The combined treatment of 3,5,3′-triiodo-L-thyronine (T3) and L-thyroxine (T4) induces the proliferation of thyroid cancer (TC) cells through noncanonical thyroid hormones (THs) receptors. TPC-1, WRO, and 8505C cells were grown in the absence of FBS and then pretreated or not (control) with 4.5 μM Cilengitide (Cile) and then incubated with 1 nM T3 and 100 nM T4 in combination (physiological concentrations, THs) for 48 h by a Cell Titer Blue assay; the number of living cells was determined with each treatment. A commercial kit (Promega) was used as indicated by the manufacturer.
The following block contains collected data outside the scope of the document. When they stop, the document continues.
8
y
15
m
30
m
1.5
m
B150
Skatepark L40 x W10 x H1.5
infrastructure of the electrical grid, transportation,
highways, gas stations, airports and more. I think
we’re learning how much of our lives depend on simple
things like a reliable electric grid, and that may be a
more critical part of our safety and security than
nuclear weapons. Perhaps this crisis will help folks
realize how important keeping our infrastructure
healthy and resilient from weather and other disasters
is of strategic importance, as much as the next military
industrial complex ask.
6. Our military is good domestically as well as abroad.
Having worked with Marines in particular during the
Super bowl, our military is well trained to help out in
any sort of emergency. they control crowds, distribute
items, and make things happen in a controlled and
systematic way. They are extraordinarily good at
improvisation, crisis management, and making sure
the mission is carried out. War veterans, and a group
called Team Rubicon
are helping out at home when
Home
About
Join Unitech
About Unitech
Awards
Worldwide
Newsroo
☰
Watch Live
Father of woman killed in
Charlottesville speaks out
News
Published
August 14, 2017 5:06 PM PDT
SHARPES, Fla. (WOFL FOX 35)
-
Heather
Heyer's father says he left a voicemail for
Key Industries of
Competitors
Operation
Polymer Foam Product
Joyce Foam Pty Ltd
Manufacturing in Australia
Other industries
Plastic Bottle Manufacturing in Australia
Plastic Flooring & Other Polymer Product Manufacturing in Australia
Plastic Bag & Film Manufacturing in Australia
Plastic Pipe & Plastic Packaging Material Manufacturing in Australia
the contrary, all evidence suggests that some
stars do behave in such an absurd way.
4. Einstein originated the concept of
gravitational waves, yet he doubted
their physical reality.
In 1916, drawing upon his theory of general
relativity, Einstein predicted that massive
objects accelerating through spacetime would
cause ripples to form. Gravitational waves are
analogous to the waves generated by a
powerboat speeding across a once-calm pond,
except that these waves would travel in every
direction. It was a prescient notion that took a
The mean ± SD is shown. *** p < 0.0001 with respect to the control and ### p < 0.0001 with respect to THs and ns means not significant differences with respect to control.

Figure 7

Diagram illustrating protein kinase C alpha (PKCα)-mediated proliferation by thyroid hormones (THs) and thyroid stimulating hormone (TSH) in a thyroid cancer (TC) cell. Proposed mechanisms for PKCα-mediated TH and TSH effects in TC cells (TF: transcription factor).